Inflation is already at its highest level in generations, and the most recent numbers don’t even include the surge in oil prices that occurred after Russia invaded Ukraine.
Data released Tuesday showed inflation was still very high at the wholesale level last month, but at least it wasn’t accelerating. Producer prices were 10 per cent higher in February from a year earlier, holding the year-over-year inflation rate steady.
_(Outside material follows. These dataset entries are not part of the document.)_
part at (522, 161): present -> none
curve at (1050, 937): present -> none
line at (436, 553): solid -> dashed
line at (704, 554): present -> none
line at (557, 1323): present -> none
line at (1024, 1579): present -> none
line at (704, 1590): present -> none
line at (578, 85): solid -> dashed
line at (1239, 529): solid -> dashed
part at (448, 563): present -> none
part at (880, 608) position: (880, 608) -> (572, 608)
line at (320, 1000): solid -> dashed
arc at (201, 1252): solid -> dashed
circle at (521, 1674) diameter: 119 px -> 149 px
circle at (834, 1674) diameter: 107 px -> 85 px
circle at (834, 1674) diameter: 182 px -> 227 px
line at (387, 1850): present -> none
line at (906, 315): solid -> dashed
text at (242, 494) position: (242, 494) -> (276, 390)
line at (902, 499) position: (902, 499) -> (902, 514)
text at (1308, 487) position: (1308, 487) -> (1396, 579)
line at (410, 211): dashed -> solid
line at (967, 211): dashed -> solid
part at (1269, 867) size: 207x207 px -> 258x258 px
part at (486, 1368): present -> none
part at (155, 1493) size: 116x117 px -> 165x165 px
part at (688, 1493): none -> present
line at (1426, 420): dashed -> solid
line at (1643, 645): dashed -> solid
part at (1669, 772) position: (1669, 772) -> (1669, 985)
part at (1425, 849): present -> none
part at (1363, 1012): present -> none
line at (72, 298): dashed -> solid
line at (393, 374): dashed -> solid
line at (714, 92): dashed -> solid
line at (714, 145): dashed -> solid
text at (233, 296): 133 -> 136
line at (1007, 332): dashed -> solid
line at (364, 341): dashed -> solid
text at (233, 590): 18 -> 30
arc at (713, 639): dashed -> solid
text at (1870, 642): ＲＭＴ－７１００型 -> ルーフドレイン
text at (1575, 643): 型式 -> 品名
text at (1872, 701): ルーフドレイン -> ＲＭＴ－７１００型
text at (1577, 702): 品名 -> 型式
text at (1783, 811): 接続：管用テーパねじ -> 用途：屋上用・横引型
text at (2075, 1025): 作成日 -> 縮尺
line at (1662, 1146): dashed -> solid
On a month-to-month basis, inflation rose 0.8 per cent in February from January, versus forecasts for 0.9 per cent.
That’s a slowdown from January’s 1.2 per cent month-over-month inflation.
So the numbers are still very high and will keep the Fed on track to raise rates on Wednesday, economists said, but at least they weren’t worse than expected.
Treasury yields dipped immediately after the report. The yield on the 10-year Treasury fell to 2.08 per cent from 2.14 per cent late Monday.
The two-year yield, which moves more on expectations for Fed policy changes, fell to 1.80 per cent from 1.87 per cent.
Also helping to pull down yields were the tumbling oil prices. A barrel of U.S. crude dropped 8.2 per cent to USD 94.56. It had briefly topped $130 last week when worries about disruptions to supplies because of the war in Ukraine were at their height. Brent crude, the international standard, fell 7.2 per cent to USD 99.25 per barrel.
A reprieve on fuel prices helped a wide variety of stocks, and the majority of companies in the S&P 500 were rising. Delta Air Lines helped lead the way after soaring 7.6 per cent. It raised its forecast for revenue this quarter. United Airlines climbed 7.5 per cent after it said revenue this quarter would be near the better end of its forecasted range.
In overseas stock markets, European indexes were down modestly. Stocks in Shanghai slumped 5 per cent and Hong Kong’s Hang Seng lost 5.7 per cent despite the release of data showing strong increases in Chinese retail sales, industrial production and investment in January-February. It followed a decision by China’s central bank not to ease interest rates to spur economic growth.
Shares in Hong Kong have sunk to near six-year lows after the neighboring city of Shenzhen was ordered into a shutdown to combat China’s worst COVID-19 outbreak in two years.
“Fears continue to dog stock markets that lockdowns could spread, which would severely impact China’s growth,” Jeffrey Halley of Oanda said in a commentary.
In other developments, the London Metal Exchange said trading in nickel will resume Wednesday, just over a week after it was suspended when the price of the metal skyrocketed to over $100,000 per ton.
The announcement followed a notice from Tsingshan Holding Group, a Chinese metals giant, that it had struck a deal with its creditors on a “standstill arrangement” such that the banks would not make margin calls or close out their positions against the company while it is resolving its nickel margin and settlement requirements.
Russia is the world’s No. 3 producer of nickel. Its price and that of many other commodities has surged on speculation over possible disruptions to supplies as Russia contends with widening economic sanctions following its invasion of Ukraine.